◆ **Description of the task**:
Go over each line of the entries below, count those with "Created", and give only the count.

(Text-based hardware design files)
☆ ☆ ☆ ☆ ☆ ☆ ☆

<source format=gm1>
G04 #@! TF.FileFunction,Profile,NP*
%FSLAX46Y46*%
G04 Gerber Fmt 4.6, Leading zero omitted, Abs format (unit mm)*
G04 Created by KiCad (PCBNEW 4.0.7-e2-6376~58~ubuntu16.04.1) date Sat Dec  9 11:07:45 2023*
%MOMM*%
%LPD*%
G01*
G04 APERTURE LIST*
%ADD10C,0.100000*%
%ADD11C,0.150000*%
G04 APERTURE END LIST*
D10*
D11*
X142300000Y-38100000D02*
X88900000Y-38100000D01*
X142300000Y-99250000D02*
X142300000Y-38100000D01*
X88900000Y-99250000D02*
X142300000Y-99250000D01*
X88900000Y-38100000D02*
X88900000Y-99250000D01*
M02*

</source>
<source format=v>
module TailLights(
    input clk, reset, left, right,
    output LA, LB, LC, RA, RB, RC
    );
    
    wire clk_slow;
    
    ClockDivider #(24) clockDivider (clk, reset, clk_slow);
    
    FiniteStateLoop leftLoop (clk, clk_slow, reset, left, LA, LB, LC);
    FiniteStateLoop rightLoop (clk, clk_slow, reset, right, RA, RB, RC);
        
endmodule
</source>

☆ ☆ ☆ ☆ ☆ ☆ ☆

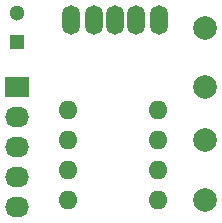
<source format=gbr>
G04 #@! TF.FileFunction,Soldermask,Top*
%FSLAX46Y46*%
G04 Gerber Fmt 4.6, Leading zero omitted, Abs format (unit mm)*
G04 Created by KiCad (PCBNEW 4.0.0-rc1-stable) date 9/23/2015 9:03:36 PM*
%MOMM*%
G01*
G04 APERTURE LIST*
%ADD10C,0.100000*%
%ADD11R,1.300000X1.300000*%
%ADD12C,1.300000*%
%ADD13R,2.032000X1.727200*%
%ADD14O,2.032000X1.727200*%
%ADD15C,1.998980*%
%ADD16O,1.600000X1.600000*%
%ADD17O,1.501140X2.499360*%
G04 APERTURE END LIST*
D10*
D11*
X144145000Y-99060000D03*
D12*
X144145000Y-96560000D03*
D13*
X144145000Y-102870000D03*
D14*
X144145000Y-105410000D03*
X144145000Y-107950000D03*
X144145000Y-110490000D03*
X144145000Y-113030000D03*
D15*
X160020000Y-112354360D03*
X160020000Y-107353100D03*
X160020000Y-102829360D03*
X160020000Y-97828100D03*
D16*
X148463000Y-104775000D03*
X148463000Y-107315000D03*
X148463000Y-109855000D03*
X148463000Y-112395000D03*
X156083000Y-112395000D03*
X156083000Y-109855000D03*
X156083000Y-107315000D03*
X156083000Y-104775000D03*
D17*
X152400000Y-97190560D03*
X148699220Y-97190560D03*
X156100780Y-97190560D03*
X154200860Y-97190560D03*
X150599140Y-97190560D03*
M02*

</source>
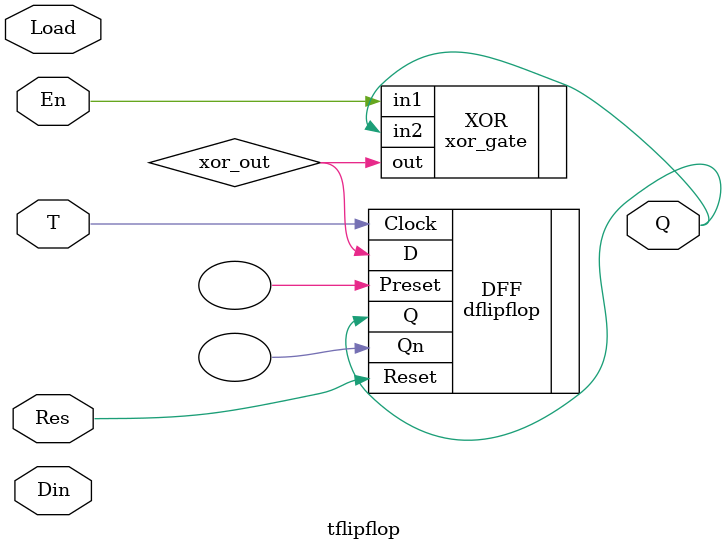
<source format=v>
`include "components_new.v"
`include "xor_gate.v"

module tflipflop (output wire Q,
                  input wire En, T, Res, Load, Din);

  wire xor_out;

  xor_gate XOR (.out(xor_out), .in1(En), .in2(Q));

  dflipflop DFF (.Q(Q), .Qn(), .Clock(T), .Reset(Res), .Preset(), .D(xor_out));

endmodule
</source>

☆ ☆ ☆ ☆ ☆ ☆ ☆

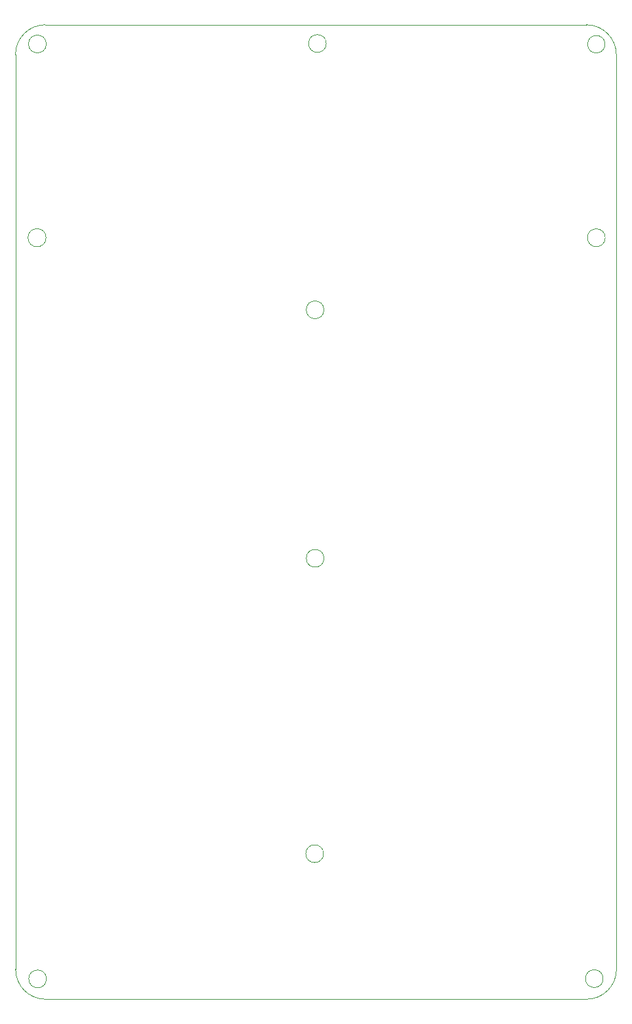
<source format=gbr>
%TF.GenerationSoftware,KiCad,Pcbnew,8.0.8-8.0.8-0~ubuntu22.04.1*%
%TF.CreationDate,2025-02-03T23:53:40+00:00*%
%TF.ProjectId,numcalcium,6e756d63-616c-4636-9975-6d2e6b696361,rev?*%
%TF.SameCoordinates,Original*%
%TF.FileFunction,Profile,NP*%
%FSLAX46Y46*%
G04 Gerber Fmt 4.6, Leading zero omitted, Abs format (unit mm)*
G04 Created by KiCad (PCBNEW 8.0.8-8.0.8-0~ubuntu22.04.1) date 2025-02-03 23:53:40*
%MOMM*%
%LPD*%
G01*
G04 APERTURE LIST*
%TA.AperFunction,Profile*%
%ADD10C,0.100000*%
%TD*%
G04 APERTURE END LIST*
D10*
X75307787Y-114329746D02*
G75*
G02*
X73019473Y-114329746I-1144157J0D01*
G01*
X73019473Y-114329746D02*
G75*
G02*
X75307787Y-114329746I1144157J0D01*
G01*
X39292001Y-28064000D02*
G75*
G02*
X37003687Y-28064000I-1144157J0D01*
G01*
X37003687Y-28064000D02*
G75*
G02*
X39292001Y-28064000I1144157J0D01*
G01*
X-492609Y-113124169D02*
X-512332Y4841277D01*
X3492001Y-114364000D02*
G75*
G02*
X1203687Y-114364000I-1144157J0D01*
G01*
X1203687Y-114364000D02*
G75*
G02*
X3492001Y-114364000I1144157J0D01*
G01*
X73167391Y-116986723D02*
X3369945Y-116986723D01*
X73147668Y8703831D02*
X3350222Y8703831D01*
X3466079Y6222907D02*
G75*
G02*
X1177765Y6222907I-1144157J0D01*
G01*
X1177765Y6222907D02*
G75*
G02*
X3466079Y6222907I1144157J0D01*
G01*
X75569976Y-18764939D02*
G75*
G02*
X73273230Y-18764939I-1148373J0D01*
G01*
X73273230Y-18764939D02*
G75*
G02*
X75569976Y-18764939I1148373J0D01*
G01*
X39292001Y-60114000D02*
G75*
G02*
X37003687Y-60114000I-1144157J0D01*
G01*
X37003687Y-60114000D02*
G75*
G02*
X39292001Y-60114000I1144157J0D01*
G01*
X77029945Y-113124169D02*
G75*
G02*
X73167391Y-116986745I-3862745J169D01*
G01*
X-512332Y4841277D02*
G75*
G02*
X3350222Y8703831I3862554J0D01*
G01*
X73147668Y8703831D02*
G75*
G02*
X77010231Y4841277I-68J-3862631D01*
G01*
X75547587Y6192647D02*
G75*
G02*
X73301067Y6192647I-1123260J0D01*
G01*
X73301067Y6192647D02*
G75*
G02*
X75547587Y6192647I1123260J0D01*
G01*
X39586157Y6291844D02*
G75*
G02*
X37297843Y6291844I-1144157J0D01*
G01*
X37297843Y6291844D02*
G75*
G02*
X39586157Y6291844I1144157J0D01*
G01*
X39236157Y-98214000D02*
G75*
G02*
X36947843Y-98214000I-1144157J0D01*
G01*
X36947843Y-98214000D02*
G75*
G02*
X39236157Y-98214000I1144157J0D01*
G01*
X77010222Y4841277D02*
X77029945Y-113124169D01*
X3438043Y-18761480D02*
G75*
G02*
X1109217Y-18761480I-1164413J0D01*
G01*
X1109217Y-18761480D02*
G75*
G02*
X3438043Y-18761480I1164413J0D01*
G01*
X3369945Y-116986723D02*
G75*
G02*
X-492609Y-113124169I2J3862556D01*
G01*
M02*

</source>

☆ ☆ ☆ ☆ ☆ ☆ ☆

◆ **Answer to the exercise**:
3